Extracted data:
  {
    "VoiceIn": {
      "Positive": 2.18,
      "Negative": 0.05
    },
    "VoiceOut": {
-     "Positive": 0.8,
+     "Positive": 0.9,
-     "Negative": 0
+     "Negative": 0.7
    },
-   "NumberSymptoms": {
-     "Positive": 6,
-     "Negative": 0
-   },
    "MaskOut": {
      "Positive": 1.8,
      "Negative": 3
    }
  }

...

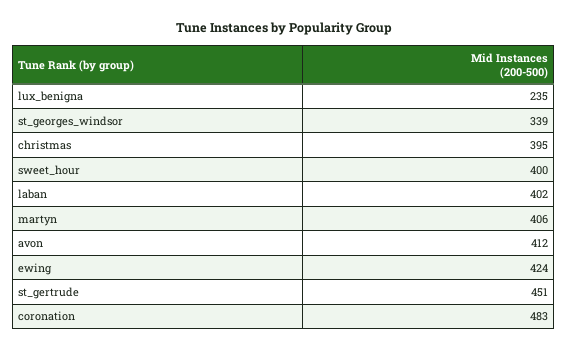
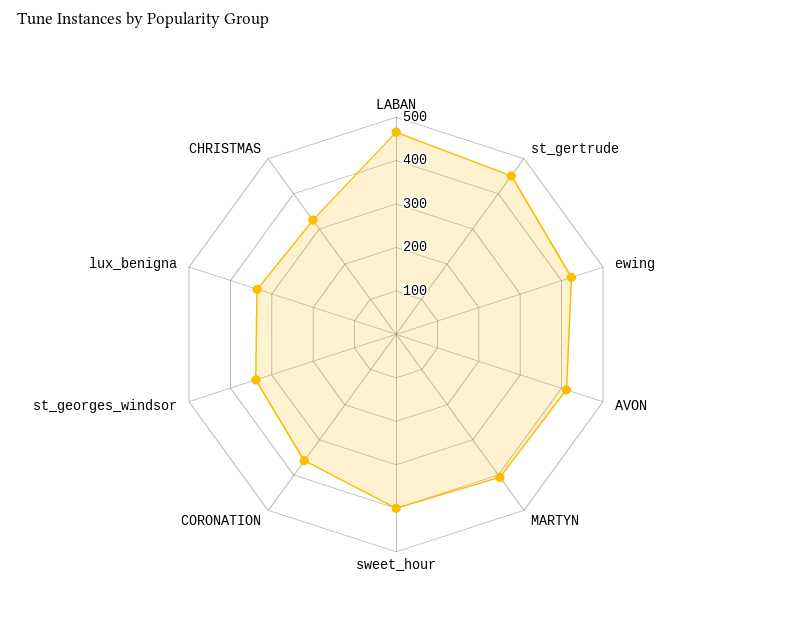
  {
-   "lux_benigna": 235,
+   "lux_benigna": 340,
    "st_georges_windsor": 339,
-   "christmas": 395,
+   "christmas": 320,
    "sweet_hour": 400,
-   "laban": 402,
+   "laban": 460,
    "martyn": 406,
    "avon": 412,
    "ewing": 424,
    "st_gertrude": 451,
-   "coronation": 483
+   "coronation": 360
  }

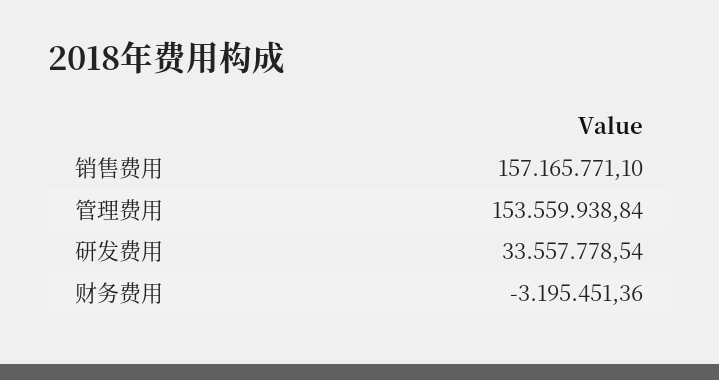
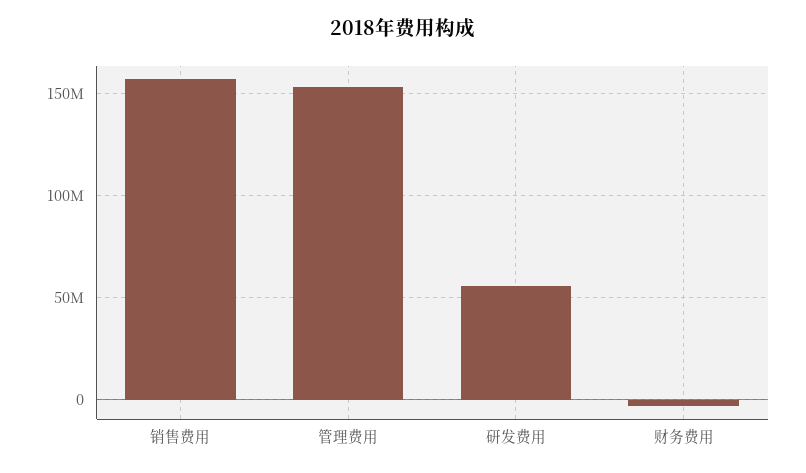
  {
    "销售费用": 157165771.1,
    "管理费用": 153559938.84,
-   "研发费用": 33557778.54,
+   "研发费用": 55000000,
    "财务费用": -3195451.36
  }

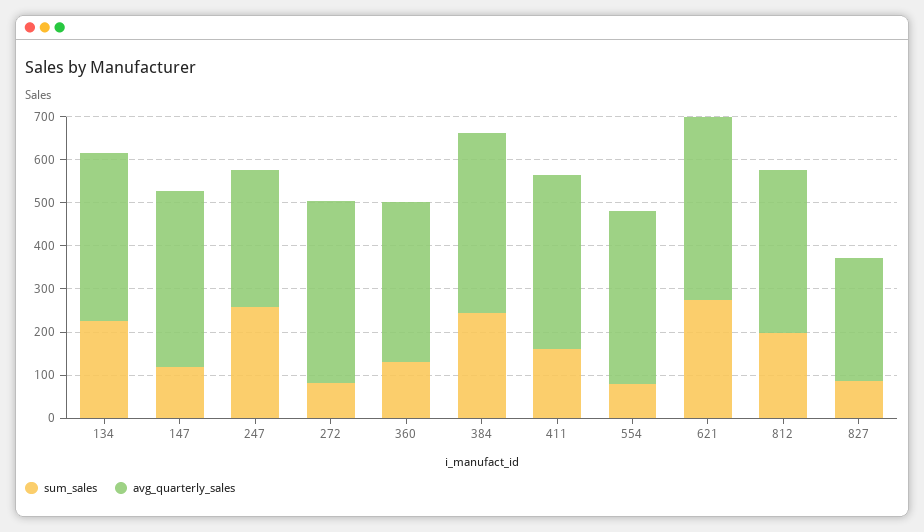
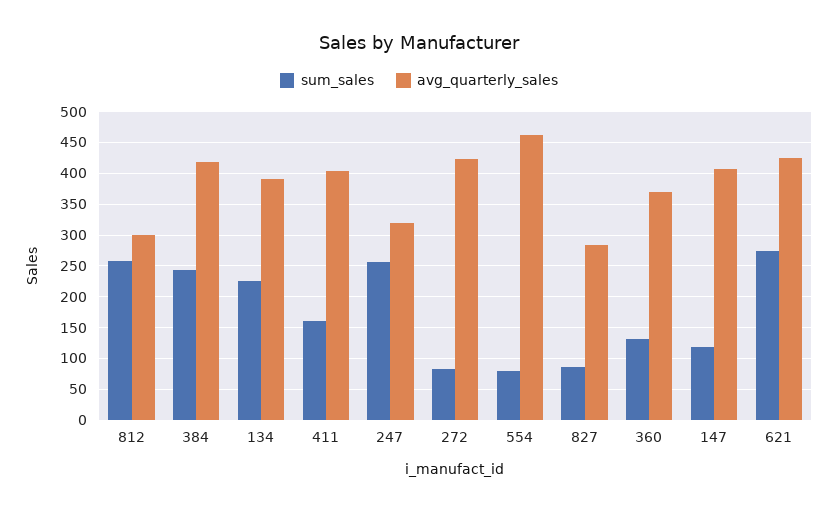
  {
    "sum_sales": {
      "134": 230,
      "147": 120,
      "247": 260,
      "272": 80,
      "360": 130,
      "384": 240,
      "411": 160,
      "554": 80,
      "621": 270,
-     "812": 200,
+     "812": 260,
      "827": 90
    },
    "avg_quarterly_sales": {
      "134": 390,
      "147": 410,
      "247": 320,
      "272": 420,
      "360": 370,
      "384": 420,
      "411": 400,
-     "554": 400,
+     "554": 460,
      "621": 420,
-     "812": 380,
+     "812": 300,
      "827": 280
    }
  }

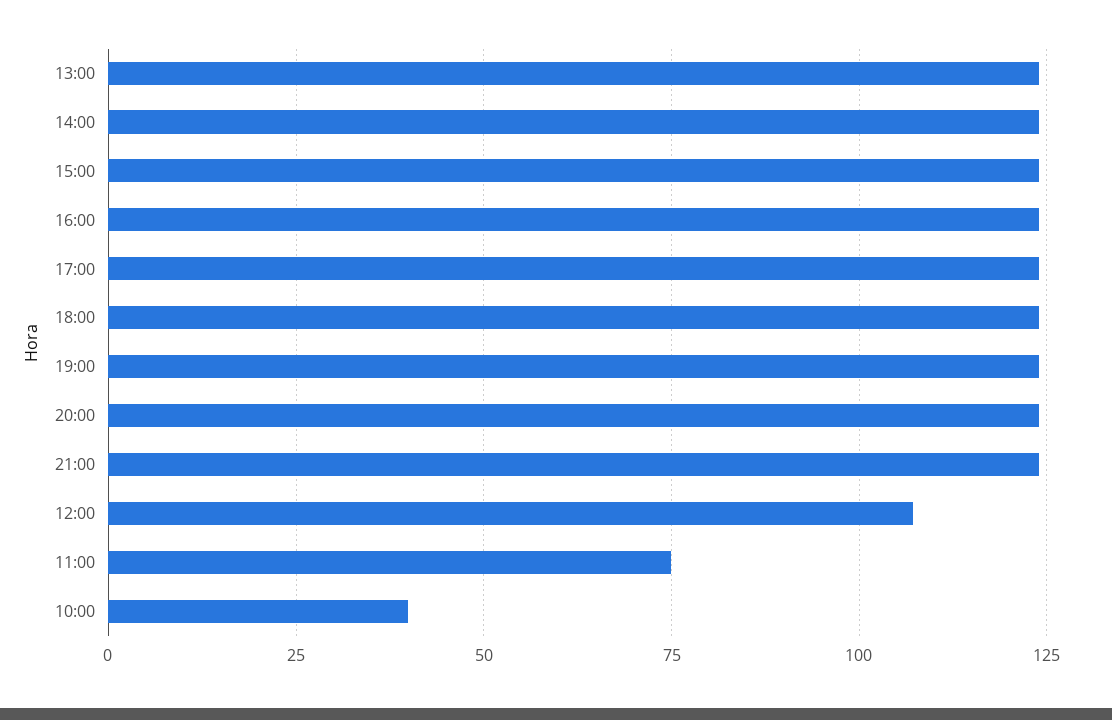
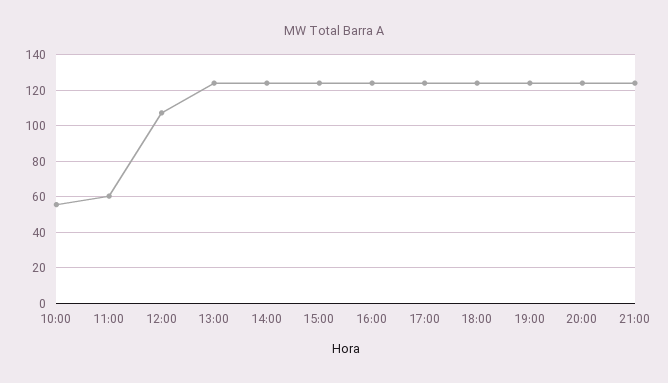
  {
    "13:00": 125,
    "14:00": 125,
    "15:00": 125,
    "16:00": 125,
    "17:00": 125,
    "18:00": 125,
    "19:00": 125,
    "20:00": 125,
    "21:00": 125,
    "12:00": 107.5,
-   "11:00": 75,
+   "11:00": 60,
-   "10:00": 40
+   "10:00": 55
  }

Your goal: Show me each line of the listing above with "Positive" in it.

Task result:
      "Positive": 2.18,
-     "Positive": 0.8,
+     "Positive": 0.9,
-     "Positive": 6,
      "Positive": 1.8,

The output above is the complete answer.